What Do Musicians Do When The Conductor Cant’t Lead?
I teach a class at the Federal Executive Institute (FEI) to government managers on transforming hierarchical relationships into powerful partnerships. In the middle of the week, participants go on field trips to observe leading and following in significantly different settings than their usual work environment.
This week a number of participants in my class chose the field trip that took them to the local high school. They shared with the rest of the class their experience observing young people learning and practicing leading and following in the orchestra in which they played.
Contrary to the cultural belief that everyone is supposed to be a leader, these students understood their role in this situation as followers of the conductor. They reported that several things made this a satisfying role. The leader respected them. She listened to their input. They felt heard and respected, whether or not she accepted their suggestions.
Equally important, they were motivated by the mission – to make good music. They diligently practiced at home because they did not want to let their fellow team members down through inferior performance. In the high school setting, two musicians shared a music stand and they needed to coordinate who would turn the page when the other was playing. They practiced doing this smoothly.

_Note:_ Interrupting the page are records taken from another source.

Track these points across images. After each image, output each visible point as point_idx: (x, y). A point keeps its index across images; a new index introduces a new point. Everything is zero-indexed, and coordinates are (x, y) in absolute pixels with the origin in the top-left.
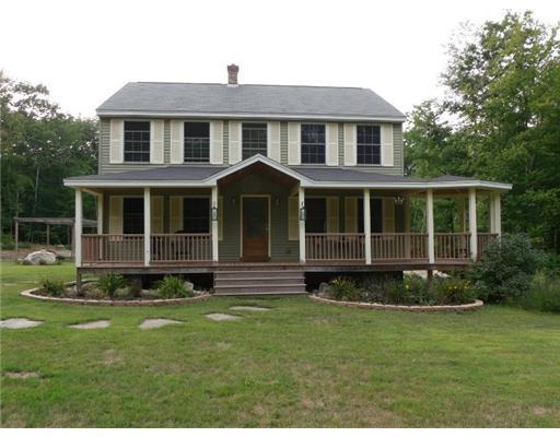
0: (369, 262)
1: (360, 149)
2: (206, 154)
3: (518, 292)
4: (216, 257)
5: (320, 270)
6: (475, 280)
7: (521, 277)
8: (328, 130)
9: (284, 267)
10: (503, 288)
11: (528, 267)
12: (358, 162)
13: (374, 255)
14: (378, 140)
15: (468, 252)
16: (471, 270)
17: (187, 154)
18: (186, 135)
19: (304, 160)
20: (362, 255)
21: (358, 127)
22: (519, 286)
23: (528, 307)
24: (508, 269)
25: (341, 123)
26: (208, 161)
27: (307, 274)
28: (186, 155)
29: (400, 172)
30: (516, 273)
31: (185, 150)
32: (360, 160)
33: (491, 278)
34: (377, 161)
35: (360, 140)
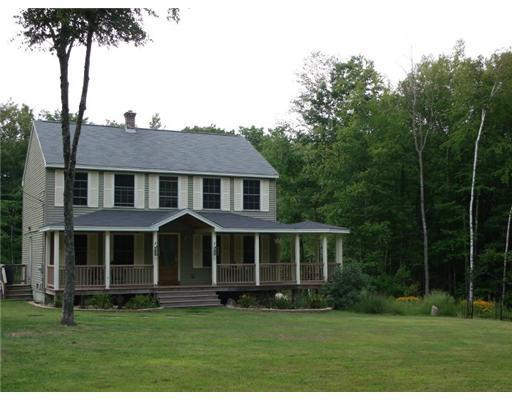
0: (258, 284)
1: (245, 198)
2: (132, 200)
3: (352, 302)
4: (156, 281)
5: (226, 290)
6: (326, 295)
7: (353, 293)
8: (222, 183)
9: (202, 288)
10: (343, 300)
11: (358, 286)
12: (245, 208)
13: (261, 279)
14: (258, 191)
15: (321, 276)
16: (324, 288)
17: (117, 199)
18: (116, 184)
19: (205, 206)
20: (253, 278)
21: (245, 182)
22: (352, 298)
23: (358, 311)
24: (346, 287)
25: (232, 178)
26: (133, 205)
27: (218, 293)
28: (116, 201)
29: (273, 218)
30: (350, 290)
31: (115, 196)
32: (245, 207)
33: (336, 293)
34: (258, 207)
35: (245, 191)
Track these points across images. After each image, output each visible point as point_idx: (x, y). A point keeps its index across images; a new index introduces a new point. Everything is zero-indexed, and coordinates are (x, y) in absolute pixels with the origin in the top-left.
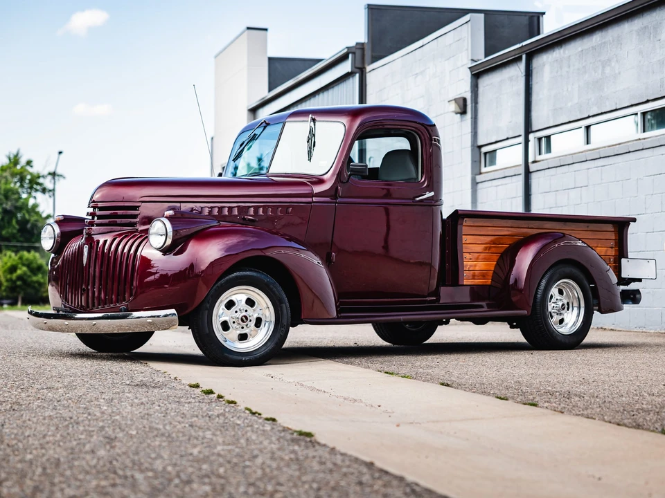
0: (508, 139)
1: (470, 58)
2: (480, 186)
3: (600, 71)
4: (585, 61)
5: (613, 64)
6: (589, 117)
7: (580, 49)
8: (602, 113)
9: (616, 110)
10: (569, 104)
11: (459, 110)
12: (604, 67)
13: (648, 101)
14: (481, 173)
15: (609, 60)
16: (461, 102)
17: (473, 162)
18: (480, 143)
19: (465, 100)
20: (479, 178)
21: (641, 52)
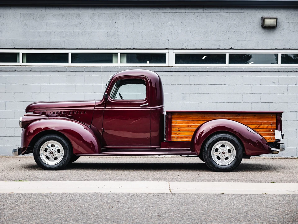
21: (25, 25)
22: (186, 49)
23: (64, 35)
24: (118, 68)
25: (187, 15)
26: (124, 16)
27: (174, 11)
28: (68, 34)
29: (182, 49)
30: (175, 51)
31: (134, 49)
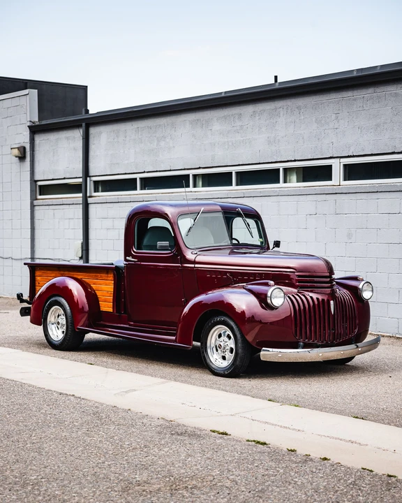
0: (64, 178)
1: (29, 120)
2: (36, 208)
3: (155, 144)
4: (141, 135)
5: (168, 140)
6: (144, 172)
7: (136, 126)
8: (157, 171)
9: (170, 170)
10: (126, 162)
11: (20, 156)
12: (158, 141)
13: (199, 168)
14: (37, 199)
15: (164, 137)
16: (22, 150)
17: (31, 191)
18: (36, 178)
19: (24, 148)
20: (36, 202)
21: (194, 136)
22: (354, 156)
23: (227, 147)
24: (276, 191)
25: (355, 100)
26: (285, 112)
27: (340, 96)
28: (230, 144)
29: (349, 157)
30: (342, 160)
31: (295, 161)
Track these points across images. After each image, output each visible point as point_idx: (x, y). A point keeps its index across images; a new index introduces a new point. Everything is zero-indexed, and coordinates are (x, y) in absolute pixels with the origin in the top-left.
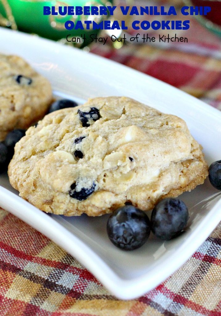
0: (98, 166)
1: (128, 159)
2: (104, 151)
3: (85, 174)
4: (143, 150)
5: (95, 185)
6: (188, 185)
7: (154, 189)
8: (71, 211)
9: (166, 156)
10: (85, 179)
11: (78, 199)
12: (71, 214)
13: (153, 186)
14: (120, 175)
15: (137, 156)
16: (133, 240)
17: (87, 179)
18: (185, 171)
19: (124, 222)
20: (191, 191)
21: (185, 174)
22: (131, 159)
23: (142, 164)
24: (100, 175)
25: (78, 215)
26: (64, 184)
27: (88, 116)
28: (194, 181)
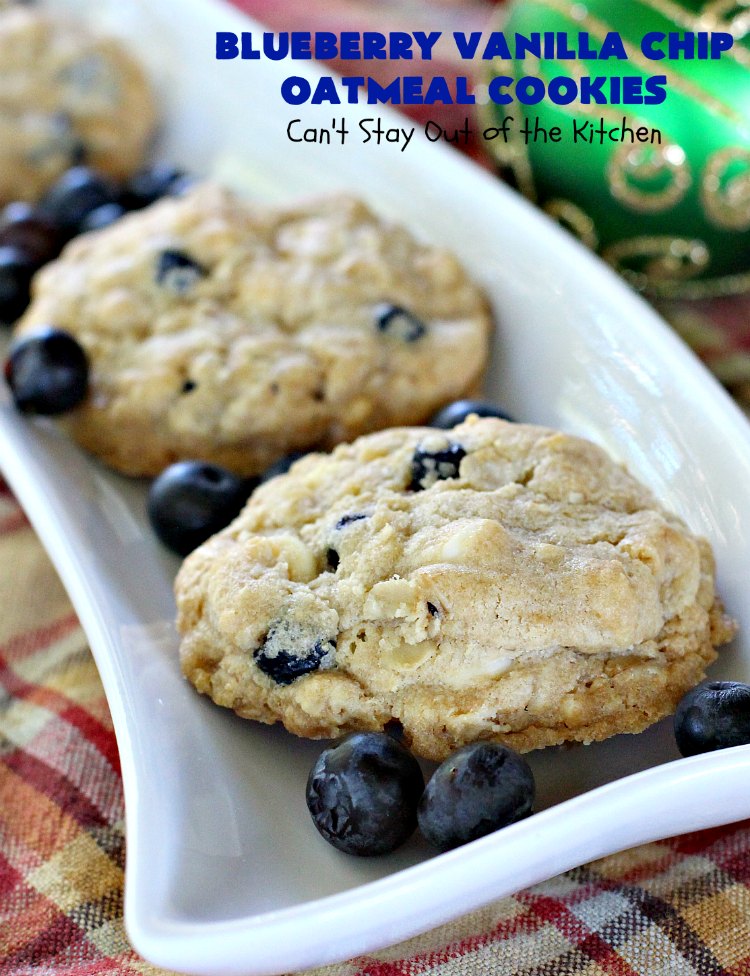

Perhaps the most interesting lesson came when the government manager was invited to conduct the orchestra. The musicians recognized that their new “leader” lacked the skills of their trained conductor and compensated for this by quietly following the student in the “lead chair” who did know the music, its pacing, its variations of intensity and other elements that create a good musical performance.
This was a great example of people owning the lead and follow roles, being flexible in them and using each team member’s gifts to accomplish the highest level of performance of which the group was capable. Good lessons for managers everywhere!